## BEGIN DATASET RECORDS
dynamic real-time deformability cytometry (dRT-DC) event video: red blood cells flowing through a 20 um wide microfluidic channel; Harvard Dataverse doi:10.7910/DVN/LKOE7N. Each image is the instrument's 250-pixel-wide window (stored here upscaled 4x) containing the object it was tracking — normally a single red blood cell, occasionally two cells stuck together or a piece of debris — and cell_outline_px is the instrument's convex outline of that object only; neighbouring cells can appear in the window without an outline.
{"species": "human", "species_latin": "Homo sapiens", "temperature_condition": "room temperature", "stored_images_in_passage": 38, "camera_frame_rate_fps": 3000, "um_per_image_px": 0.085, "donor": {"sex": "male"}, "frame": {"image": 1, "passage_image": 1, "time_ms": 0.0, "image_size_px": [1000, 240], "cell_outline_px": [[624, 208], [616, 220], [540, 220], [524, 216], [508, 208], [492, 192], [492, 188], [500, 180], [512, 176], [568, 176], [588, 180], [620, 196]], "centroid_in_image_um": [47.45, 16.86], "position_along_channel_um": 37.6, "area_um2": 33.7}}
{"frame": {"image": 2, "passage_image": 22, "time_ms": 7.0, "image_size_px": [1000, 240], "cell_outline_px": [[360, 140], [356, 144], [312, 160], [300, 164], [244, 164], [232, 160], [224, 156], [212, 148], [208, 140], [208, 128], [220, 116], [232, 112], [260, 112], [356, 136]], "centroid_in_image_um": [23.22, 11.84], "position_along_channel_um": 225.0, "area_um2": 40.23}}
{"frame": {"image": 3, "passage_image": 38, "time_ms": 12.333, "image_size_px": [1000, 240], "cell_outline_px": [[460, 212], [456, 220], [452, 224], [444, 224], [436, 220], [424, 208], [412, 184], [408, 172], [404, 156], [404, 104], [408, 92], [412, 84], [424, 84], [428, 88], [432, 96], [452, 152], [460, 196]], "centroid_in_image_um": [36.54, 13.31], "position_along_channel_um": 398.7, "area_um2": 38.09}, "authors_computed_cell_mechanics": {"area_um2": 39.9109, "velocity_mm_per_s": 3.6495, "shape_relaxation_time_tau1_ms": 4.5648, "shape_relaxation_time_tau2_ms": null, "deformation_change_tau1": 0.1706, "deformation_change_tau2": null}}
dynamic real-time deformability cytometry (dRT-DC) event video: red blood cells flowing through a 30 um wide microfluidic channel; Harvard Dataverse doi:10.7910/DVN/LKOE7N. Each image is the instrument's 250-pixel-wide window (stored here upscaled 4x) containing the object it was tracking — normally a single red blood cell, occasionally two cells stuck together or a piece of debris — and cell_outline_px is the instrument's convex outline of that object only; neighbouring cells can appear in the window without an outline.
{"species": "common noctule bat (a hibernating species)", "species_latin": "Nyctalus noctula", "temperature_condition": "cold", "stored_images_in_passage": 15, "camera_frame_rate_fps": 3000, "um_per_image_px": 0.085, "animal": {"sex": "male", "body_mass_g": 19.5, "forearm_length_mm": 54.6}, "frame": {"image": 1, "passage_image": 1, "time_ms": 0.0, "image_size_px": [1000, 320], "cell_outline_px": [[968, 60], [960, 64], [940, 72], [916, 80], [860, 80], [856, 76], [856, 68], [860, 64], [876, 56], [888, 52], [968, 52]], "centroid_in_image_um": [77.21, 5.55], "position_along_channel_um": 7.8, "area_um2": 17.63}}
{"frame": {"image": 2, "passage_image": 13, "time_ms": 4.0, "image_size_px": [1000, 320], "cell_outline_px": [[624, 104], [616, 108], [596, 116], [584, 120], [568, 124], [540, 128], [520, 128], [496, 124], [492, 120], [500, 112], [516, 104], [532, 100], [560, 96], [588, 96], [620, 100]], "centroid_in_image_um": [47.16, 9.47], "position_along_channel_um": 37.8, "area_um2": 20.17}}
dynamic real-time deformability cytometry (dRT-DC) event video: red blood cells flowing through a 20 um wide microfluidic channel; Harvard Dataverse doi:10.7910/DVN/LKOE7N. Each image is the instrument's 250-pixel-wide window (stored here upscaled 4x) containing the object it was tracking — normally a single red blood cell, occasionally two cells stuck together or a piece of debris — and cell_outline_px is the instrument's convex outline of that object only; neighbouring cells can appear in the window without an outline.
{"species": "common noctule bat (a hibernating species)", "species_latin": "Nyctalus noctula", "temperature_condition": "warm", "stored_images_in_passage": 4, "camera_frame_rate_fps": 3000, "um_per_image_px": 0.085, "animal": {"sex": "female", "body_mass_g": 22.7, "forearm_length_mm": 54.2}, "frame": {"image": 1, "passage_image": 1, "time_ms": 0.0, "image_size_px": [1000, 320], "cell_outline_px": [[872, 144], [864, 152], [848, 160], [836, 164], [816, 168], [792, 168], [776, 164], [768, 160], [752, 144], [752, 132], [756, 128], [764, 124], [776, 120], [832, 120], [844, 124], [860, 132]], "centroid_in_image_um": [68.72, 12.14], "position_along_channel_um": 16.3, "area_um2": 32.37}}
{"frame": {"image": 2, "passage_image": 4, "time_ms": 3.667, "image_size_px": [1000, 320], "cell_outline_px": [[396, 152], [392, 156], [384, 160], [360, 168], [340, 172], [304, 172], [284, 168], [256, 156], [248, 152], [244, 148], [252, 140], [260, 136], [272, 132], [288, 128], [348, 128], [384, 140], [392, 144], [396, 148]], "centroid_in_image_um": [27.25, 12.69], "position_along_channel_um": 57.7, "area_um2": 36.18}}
## END DATASET RECORDS
§ TASK TO COMPLETE: Your task is to repeat every entry exactly.

§ FINAL RESULT:
dynamic real-time deformability cytometry (dRT-DC) event video: red blood cells flowing through a 20 um wide microfluidic channel; Harvard Dataverse doi:10.7910/DVN/LKOE7N. Each image is the instrument's 250-pixel-wide window (stored here upscaled 4x) containing the object it was tracking — normally a single red blood cell, occasionally two cells stuck together or a piece of debris — and cell_outline_px is the instrument's convex outline of that object only; neighbouring cells can appear in the window without an outline.
{"species": "human", "species_latin": "Homo sapiens", "temperature_condition": "room temperature", "stored_images_in_passage": 38, "camera_frame_rate_fps": 3000, "um_per_image_px": 0.085, "donor": {"sex": "male"}, "frame": {"image": 1, "passage_image": 1, "time_ms": 0.0, "image_size_px": [1000, 240], "cell_outline_px": [[624, 208], [616, 220], [540, 220], [524, 216], [508, 208], [492, 192], [492, 188], [500, 180], [512, 176], [568, 176], [588, 180], [620, 196]], "centroid_in_image_um": [47.45, 16.86], "position_along_channel_um": 37.6, "area_um2": 33.7}}
{"frame": {"image": 2, "passage_image": 22, "time_ms": 7.0, "image_size_px": [1000, 240], "cell_outline_px": [[360, 140], [356, 144], [312, 160], [300, 164], [244, 164], [232, 160], [224, 156], [212, 148], [208, 140], [208, 128], [220, 116], [232, 112], [260, 112], [356, 136]], "centroid_in_image_um": [23.22, 11.84], "position_along_channel_um": 225.0, "area_um2": 40.23}}
{"frame": {"image": 3, "passage_image": 38, "time_ms": 12.333, "image_size_px": [1000, 240], "cell_outline_px": [[460, 212], [456, 220], [452, 224], [444, 224], [436, 220], [424, 208], [412, 184], [408, 172], [404, 156], [404, 104], [408, 92], [412, 84], [424, 84], [428, 88], [432, 96], [452, 152], [460, 196]], "centroid_in_image_um": [36.54, 13.31], "position_along_channel_um": 398.7, "area_um2": 38.09}, "authors_computed_cell_mechanics": {"area_um2": 39.9109, "velocity_mm_per_s": 3.6495, "shape_relaxation_time_tau1_ms": 4.5648, "shape_relaxation_time_tau2_ms": null, "deformation_change_tau1": 0.1706, "deformation_change_tau2": null}}
dynamic real-time deformability cytometry (dRT-DC) event video: red blood cells flowing through a 30 um wide microfluidic channel; Harvard Dataverse doi:10.7910/DVN/LKOE7N. Each image is the instrument's 250-pixel-wide window (stored here upscaled 4x) containing the object it was tracking — normally a single red blood cell, occasionally two cells stuck together or a piece of debris — and cell_outline_px is the instrument's convex outline of that object only; neighbouring cells can appear in the window without an outline.
{"species": "common noctule bat (a hibernating species)", "species_latin": "Nyctalus noctula", "temperature_condition": "cold", "stored_images_in_passage": 15, "camera_frame_rate_fps": 3000, "um_per_image_px": 0.085, "animal": {"sex": "male", "body_mass_g": 19.5, "forearm_length_mm": 54.6}, "frame": {"image": 1, "passage_image": 1, "time_ms": 0.0, "image_size_px": [1000, 320], "cell_outline_px": [[968, 60], [960, 64], [940, 72], [916, 80], [860, 80], [856, 76], [856, 68], [860, 64], [876, 56], [888, 52], [968, 52]], "centroid_in_image_um": [77.21, 5.55], "position_along_channel_um": 7.8, "area_um2": 17.63}}
{"frame": {"image": 2, "passage_image": 13, "time_ms": 4.0, "image_size_px": [1000, 320], "cell_outline_px": [[624, 104], [616, 108], [596, 116], [584, 120], [568, 124], [540, 128], [520, 128], [496, 124], [492, 120], [500, 112], [516, 104], [532, 100], [560, 96], [588, 96], [620, 100]], "centroid_in_image_um": [47.16, 9.47], "position_along_channel_um": 37.8, "area_um2": 20.17}}
dynamic real-time deformability cytometry (dRT-DC) event video: red blood cells flowing through a 20 um wide microfluidic channel; Harvard Dataverse doi:10.7910/DVN/LKOE7N. Each image is the instrument's 250-pixel-wide window (stored here upscaled 4x) containing the object it was tracking — normally a single red blood cell, occasionally two cells stuck together or a piece of debris — and cell_outline_px is the instrument's convex outline of that object only; neighbouring cells can appear in the window without an outline.
{"species": "common noctule bat (a hibernating species)", "species_latin": "Nyctalus noctula", "temperature_condition": "warm", "stored_images_in_passage": 4, "camera_frame_rate_fps": 3000, "um_per_image_px": 0.085, "animal": {"sex": "female", "body_mass_g": 22.7, "forearm_length_mm": 54.2}, "frame": {"image": 1, "passage_image": 1, "time_ms": 0.0, "image_size_px": [1000, 320], "cell_outline_px": [[872, 144], [864, 152], [848, 160], [836, 164], [816, 168], [792, 168], [776, 164], [768, 160], [752, 144], [752, 132], [756, 128], [764, 124], [776, 120], [832, 120], [844, 124], [860, 132]], "centroid_in_image_um": [68.72, 12.14], "position_along_channel_um": 16.3, "area_um2": 32.37}}
{"frame": {"image": 2, "passage_image": 4, "time_ms": 3.667, "image_size_px": [1000, 320], "cell_outline_px": [[396, 152], [392, 156], [384, 160], [360, 168], [340, 172], [304, 172], [284, 168], [256, 156], [248, 152], [244, 148], [252, 140], [260, 136], [272, 132], [288, 128], [348, 128], [384, 140], [392, 144], [396, 148]], "centroid_in_image_um": [27.25, 12.69], "position_along_channel_um": 57.7, "area_um2": 36.18}}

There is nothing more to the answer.